Tuesday, November 07, 2023

Chinese scientists create chip that can perform AI task 3,000 times faster than Nvidia’s A100



By: Newsroom
MODERN DIPLOMACY
Date: November 6, 2023

The light-based chip can only perform selected tasks at present such as image recognition, but can operate much faster than current products on the market. China is currently scrambling to catch up with the US in the AI race after being denied access to some key pieces of technology, writes ‘The South China Morning Post’.

Chinese scientists have produced a chip that is significantly faster and more energy efficient than current high-performance AI chips when it comes to performing some tasks such as image recognition and autonomous driving, according to a new study.

The country is scrambling to catch up in the AI race with the United States after Washington introduced a series of curbs on China’s access to technology, including advanced chips.

The new chip – known as the All-Analogue Chip Combining Electronics and Light (ACCEL) – is light-based and uses photons, a type of elementary particle, for computing and transmitting information to achieve a faster computing speed.

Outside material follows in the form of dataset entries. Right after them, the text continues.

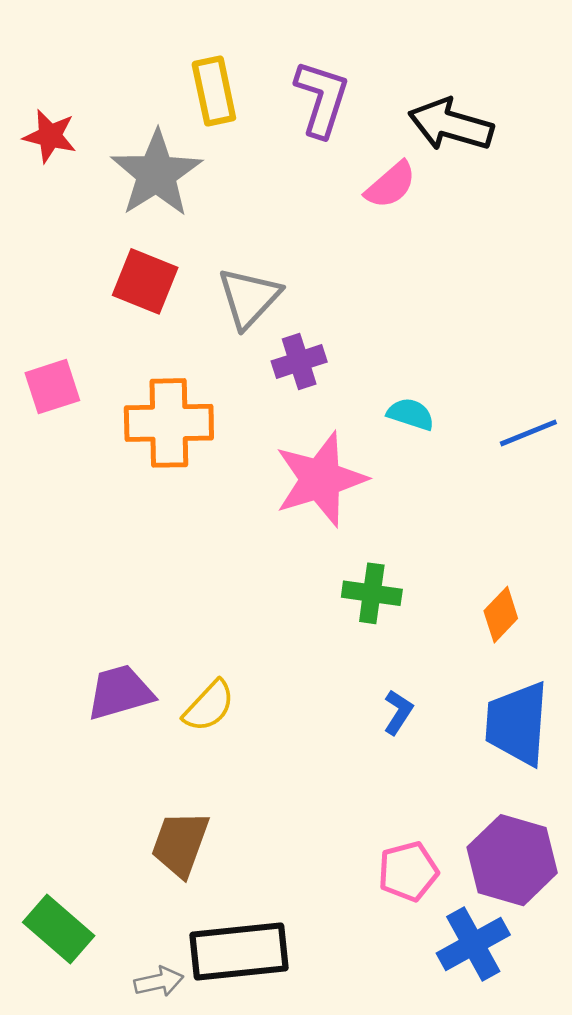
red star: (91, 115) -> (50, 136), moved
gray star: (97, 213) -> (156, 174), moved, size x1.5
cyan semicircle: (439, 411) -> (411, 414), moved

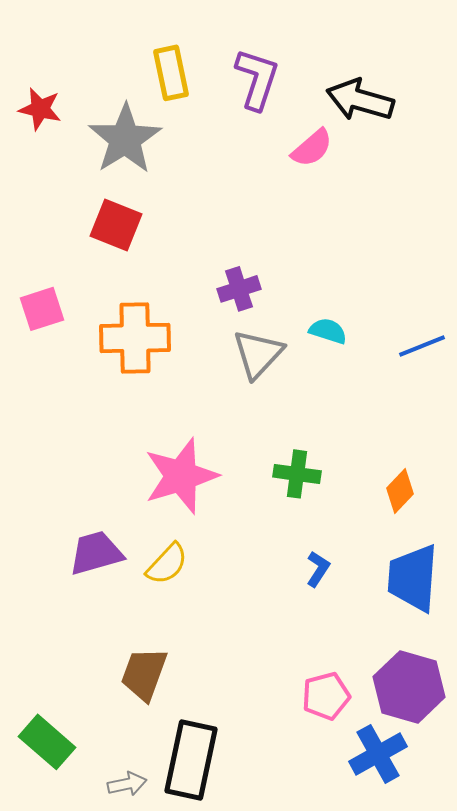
gray triangle: (249, 298) -> (258, 354), moved
pink star: (320, 479) -> (181, 476), moved
black rectangle: (239, 952) -> (191, 760), turned -72

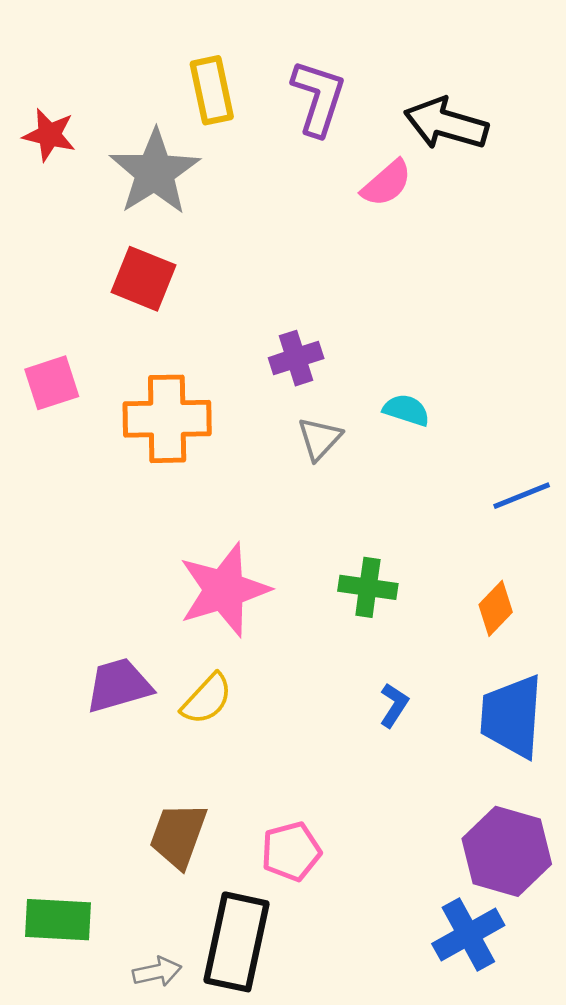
blue line: (422, 346) -> (522, 496), moved
gray triangle: (258, 354) -> (320, 439), size x0.7
pink pentagon: (326, 696) -> (291, 851), moved
green rectangle: (47, 742) -> (58, 920), turned -38

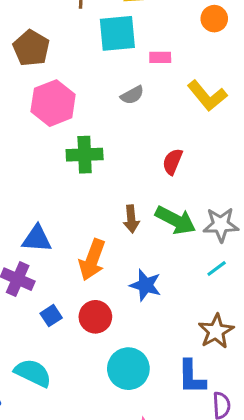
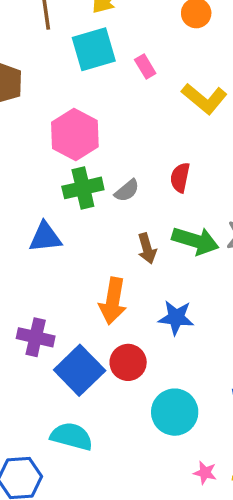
pink rectangle: (160, 57) -> (145, 67), turned 70
gray semicircle: (132, 95) -> (127, 191), moved
pink hexagon: (53, 103) -> (75, 135), moved
blue triangle: (37, 239) -> (45, 237), moved
blue square: (51, 316) -> (80, 370), size x2.0

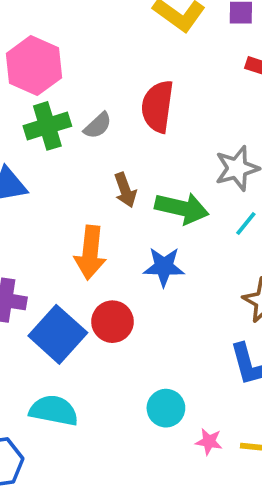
red semicircle: (180, 177) -> (157, 106), size x1.5
green arrow: (195, 241) -> (182, 208), moved
cyan circle: (175, 412) -> (166, 408), moved, size x0.7

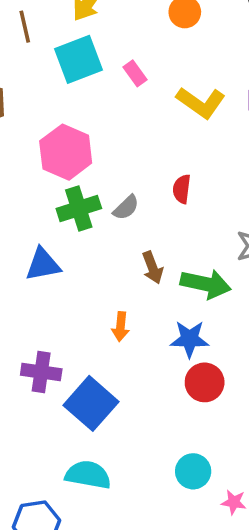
red semicircle: (157, 106) -> (182, 189), size x0.6
orange arrow: (90, 253) -> (121, 327), size x0.6
red circle: (112, 322) -> (205, 382), moved

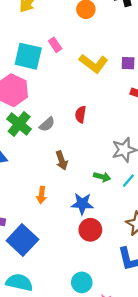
cyan square: (78, 59) -> (28, 56), moved, turned 32
green cross: (79, 209) -> (19, 124), turned -35
green arrow: (206, 284) -> (102, 177), moved, size x0.6

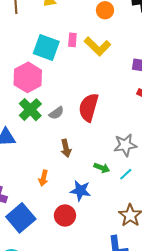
pink rectangle: (55, 45) -> (72, 40), turned 32
yellow L-shape: (94, 63) -> (97, 46), moved
red semicircle: (81, 114) -> (89, 107), size x1.8
red circle: (90, 230) -> (65, 215), moved

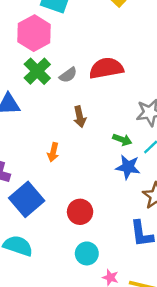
red semicircle: (89, 107) -> (106, 68), turned 64
blue star: (80, 191) -> (128, 167), moved
red circle: (65, 215) -> (80, 212), moved

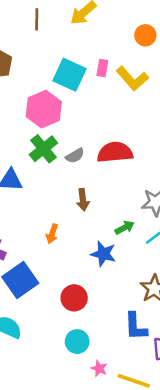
green arrow: (122, 140) -> (125, 228), turned -54
blue star: (128, 167) -> (103, 254), moved

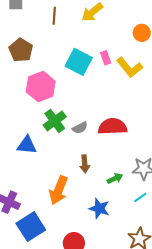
pink rectangle: (102, 68) -> (106, 58), turned -32
pink hexagon: (44, 109) -> (41, 86), moved
green arrow: (125, 228) -> (115, 178), moved
orange arrow: (52, 234) -> (59, 190), size x1.8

The idea of a light-based chip is not new, but the chips currently in use rely on electric current for calculation because photons are more challenging to control.

In a laboratory test, the new chip reached a computing speed of 4.6 PFLOPS (peta-floating point operations per second), 3,000 times faster than one of the most widely used commercial AI chips, Nvidia’s A100. The Chinese chip also consumes 4 million times less energy, researchers found.

The A100 is subject to US sanctions on China and it, along with other advanced AI chips, are produced with advanced lithography machines to which China does not have access.

The new chip was instead built by China’s Semiconductor Manufacturing International Corporation using a cheap 20-year-old transistor fabrication process

“The performance [of the chip] could be further optimised through improvements in the building process or by adopting more expensive fabrication processes under 100 nanometres,” the research team from Tsinghua University’s automation and electronic engineering departments wrote in the paper published last week.

Unlike semiconductor chips, photonic chips use the intrinsic physical properties of light by replacing transistors with ultramicroscopes and electrical signals with light signals.

Tsinghua also said that using light signals greatly increased energy efficiency and “the energy required to operate existing chips for an hour could power ACCEL for over 500 years”.

According to Tsinghua, Dai Qionghai, one of the co-leaders of the research team: “Developing a new computing architecture for the AI era is a pinnacle achievement. However, the more important challenge is to bring this new architecture to practical applications, solving major national and public needs, which is our responsibility.”